Quaint as it may seem to you, there are things that make a "difference". What do you know about the history of Iomega? Not much it would seem. Not terribly surprising either.

If memory serves, Iomega was founded by IBM engineers in the early 1980's. They designed, developed, and marketed a high capacity removable storage device for the desktop computer before most PC aficionados really understood the need for storage, much less the advantages of removable storage. The Bernoulli was a highly successful product sold to power users in the commercial and defense industries. Iomega was a highly respected and profitable company. Toward the end of the 80's and the beginning of the 90's defense spending was drastically reduced and Iomega fortunes were in decline. At about this time a successor to the Bernoulli was being developed that would have more capacity, lower cost, and greater reliability for wider use. In late 1993 and early 1994 Kim Edwards was recruited from a GE subsidiary that had a successful record in marketing batteries to the consumer market. Toward the end of 1994 and the beginning of 1995 there was a buzz in the industry about developments at Iomega. At the same time the Internet exploded, AOL was popularized, and Windows 95 ate up all available disk storage creating demand for removable storage that is still not widely understood even today. The rest is history that Iomegans can recite chapter and verse.

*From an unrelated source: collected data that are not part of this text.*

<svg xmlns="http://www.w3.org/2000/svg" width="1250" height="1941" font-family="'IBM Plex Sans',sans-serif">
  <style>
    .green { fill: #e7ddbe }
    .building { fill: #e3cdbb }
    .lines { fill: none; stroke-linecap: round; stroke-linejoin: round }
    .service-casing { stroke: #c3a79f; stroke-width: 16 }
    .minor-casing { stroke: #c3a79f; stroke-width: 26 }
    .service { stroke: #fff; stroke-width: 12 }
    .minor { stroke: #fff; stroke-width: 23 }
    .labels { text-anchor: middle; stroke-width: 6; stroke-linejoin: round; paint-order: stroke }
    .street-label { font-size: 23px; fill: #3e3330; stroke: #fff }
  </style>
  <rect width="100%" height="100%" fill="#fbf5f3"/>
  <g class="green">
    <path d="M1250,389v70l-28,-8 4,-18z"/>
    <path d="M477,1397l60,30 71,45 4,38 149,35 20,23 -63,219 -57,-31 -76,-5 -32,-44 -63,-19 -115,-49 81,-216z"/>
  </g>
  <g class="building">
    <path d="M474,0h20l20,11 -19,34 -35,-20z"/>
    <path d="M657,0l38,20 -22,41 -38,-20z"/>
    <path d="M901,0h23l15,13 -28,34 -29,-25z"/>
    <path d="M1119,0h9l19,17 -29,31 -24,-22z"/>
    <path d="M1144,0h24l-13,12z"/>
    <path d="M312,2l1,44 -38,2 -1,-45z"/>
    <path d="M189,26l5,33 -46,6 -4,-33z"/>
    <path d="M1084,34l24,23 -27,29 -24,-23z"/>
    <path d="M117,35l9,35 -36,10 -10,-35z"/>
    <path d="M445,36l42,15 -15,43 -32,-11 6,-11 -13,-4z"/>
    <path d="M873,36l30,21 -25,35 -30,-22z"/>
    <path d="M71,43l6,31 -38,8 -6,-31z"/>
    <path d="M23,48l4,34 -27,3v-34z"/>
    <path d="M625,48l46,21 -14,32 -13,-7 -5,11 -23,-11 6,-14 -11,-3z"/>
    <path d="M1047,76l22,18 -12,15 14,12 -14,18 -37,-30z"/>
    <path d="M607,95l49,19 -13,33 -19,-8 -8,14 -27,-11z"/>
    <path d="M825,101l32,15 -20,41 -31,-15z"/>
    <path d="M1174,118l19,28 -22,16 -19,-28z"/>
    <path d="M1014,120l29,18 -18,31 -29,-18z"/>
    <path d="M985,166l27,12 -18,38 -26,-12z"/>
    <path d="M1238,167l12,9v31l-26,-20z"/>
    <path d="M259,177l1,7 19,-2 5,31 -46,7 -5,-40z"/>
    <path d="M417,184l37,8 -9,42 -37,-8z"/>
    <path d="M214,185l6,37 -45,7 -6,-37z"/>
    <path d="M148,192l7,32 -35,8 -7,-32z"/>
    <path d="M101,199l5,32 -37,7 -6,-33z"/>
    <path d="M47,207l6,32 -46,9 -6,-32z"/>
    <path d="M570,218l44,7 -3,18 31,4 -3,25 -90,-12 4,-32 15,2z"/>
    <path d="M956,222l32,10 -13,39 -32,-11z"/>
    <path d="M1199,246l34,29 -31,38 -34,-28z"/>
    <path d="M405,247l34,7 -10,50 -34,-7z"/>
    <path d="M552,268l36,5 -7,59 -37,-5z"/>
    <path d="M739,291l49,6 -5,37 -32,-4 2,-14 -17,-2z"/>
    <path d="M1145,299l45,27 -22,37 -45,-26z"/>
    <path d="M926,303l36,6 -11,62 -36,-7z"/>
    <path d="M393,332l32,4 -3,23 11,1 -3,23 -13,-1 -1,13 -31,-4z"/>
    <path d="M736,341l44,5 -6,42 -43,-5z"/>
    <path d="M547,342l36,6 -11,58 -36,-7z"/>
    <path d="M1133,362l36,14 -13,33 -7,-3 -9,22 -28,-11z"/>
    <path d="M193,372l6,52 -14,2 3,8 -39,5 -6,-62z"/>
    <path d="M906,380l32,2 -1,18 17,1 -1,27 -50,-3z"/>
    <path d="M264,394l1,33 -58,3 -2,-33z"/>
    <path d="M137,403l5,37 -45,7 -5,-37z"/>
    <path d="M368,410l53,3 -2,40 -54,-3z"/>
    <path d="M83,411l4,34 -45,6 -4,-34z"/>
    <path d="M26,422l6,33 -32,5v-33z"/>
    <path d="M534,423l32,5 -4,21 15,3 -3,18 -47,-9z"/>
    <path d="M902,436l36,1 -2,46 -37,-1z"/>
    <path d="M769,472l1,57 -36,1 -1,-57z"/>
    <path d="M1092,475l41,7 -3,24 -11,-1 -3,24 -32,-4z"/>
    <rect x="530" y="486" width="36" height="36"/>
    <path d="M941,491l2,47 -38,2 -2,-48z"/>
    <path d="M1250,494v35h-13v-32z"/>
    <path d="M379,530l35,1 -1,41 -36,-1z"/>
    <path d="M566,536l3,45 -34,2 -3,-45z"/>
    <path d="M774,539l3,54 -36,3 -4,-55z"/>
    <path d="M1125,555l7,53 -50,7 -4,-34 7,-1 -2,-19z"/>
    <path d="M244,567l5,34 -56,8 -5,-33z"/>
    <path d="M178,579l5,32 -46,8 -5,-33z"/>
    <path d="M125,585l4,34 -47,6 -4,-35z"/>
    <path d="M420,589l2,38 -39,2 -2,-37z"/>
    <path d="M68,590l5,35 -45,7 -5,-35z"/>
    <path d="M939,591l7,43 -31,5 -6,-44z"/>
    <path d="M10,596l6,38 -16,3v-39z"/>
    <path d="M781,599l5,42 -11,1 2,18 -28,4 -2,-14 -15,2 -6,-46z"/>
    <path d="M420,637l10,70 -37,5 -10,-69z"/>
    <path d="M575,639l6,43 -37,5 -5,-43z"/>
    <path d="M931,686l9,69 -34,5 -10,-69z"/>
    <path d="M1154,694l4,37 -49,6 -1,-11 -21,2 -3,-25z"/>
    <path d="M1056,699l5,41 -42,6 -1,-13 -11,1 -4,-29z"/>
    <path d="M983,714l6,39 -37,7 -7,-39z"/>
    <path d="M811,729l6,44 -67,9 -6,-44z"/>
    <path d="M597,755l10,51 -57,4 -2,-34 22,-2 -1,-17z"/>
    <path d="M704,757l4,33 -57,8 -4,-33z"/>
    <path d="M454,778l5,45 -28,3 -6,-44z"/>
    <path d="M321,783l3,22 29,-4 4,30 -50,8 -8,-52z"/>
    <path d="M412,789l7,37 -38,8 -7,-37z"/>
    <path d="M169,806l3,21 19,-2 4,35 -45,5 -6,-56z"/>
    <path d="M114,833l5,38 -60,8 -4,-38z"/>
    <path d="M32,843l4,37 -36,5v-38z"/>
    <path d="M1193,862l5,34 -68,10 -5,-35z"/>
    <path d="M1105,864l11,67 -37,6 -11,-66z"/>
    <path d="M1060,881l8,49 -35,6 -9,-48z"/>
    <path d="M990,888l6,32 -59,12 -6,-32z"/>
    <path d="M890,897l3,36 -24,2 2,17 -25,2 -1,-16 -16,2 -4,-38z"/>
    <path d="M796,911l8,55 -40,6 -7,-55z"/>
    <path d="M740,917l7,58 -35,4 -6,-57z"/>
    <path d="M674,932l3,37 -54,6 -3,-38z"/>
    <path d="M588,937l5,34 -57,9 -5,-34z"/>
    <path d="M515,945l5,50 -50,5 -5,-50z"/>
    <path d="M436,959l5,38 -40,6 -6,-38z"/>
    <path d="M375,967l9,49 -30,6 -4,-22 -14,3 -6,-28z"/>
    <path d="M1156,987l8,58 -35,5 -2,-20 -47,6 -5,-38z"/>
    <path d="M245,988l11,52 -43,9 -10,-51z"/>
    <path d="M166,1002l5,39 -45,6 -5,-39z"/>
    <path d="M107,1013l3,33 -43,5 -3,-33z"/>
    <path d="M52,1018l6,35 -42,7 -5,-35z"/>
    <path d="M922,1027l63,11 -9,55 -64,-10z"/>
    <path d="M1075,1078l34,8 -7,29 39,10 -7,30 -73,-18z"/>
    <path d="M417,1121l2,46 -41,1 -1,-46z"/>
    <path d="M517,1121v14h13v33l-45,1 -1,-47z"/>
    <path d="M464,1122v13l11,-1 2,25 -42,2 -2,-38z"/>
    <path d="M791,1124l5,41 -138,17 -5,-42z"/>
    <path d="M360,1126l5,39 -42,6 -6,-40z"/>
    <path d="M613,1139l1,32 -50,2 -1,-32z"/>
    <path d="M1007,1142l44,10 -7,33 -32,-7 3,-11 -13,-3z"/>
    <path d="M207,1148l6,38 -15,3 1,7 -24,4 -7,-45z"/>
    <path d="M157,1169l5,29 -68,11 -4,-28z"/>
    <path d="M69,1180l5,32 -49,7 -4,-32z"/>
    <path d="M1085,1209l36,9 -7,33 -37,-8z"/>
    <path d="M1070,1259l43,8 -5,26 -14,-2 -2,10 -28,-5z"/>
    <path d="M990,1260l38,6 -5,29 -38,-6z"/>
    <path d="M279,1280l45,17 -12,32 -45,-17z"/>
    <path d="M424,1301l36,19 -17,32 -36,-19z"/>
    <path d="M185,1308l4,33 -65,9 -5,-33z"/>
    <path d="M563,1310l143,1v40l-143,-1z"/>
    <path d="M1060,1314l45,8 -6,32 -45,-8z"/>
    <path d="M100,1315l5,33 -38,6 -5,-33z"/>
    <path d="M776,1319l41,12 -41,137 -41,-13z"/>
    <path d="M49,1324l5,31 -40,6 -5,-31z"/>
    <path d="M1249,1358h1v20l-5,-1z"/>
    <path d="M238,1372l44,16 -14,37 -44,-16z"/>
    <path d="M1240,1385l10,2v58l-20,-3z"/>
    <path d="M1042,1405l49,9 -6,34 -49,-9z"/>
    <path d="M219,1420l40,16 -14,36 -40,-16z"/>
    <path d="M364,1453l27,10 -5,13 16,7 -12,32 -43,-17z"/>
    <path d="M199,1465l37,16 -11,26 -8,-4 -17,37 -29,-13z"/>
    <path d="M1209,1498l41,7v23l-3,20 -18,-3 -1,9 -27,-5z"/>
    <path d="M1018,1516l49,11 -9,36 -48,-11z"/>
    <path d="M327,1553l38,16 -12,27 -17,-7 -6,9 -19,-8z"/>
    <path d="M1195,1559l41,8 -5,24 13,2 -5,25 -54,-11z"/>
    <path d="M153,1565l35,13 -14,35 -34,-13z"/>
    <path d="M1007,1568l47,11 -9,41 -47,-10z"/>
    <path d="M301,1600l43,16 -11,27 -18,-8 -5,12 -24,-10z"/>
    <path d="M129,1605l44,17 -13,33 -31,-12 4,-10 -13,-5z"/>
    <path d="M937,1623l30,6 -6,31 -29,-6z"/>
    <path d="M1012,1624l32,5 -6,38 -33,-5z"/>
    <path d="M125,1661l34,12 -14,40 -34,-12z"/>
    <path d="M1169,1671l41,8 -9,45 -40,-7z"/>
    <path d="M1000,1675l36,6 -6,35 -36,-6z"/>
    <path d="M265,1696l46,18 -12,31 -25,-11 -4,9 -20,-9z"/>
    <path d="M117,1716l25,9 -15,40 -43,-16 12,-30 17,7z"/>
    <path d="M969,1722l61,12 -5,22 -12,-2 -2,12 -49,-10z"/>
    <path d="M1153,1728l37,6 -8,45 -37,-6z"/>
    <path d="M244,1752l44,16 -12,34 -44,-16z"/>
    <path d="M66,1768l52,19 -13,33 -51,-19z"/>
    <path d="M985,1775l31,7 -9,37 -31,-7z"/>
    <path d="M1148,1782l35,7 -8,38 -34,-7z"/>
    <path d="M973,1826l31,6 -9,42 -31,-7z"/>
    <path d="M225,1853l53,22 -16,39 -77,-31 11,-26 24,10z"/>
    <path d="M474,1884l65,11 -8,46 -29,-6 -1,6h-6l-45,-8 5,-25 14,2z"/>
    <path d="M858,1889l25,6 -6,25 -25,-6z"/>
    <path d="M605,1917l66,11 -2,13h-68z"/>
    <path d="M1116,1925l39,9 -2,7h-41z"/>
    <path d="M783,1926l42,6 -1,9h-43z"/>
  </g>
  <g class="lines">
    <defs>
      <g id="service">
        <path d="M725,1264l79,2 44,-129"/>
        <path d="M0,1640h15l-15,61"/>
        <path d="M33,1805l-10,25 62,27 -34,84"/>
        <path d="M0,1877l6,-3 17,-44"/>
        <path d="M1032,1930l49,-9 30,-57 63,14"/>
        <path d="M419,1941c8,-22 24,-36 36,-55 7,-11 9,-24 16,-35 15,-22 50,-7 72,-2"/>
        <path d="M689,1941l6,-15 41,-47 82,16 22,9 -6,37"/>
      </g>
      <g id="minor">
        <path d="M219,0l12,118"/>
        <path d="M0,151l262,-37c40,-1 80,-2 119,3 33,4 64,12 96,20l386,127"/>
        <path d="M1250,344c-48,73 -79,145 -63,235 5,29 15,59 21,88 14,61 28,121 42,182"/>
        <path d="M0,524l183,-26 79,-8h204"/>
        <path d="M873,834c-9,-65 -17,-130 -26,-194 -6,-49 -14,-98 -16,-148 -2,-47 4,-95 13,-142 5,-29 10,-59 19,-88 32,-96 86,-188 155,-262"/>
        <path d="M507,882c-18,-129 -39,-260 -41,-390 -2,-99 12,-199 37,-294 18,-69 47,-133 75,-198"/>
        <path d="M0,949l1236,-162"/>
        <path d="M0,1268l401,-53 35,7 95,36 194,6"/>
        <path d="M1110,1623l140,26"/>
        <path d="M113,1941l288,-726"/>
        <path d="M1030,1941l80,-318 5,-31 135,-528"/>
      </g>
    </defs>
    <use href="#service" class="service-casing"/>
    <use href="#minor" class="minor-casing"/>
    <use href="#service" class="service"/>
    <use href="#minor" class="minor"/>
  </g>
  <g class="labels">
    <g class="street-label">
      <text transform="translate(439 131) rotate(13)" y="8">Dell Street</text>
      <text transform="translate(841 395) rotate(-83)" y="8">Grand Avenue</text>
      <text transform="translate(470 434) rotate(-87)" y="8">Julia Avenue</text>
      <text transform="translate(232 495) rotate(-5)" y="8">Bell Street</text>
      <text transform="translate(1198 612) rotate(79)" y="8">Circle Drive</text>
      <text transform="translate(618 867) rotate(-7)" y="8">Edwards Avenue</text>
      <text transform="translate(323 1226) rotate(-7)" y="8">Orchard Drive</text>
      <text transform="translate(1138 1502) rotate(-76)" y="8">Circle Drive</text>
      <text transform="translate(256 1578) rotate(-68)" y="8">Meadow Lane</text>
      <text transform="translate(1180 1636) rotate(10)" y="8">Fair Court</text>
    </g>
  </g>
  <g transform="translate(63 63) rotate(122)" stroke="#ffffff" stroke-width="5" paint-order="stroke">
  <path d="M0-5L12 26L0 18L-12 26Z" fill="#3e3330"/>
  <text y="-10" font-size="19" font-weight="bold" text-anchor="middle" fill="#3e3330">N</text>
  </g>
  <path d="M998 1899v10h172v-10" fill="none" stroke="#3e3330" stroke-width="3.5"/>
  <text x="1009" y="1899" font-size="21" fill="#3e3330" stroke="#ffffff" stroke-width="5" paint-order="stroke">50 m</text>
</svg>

Having been an Iomegan since the getgo, and being online from the getgo, the advent of the new "boys" on the block, awash in the innocence of the uninitiated and ignorance of the nonchalant, makes me wonder at the ability of these folk to be so enamored of their own limited opinions.

No, Bobby, I will not sell Iomega. I will not cease Hilltopping and since you "think" I should get a life, I'll go do the dishes.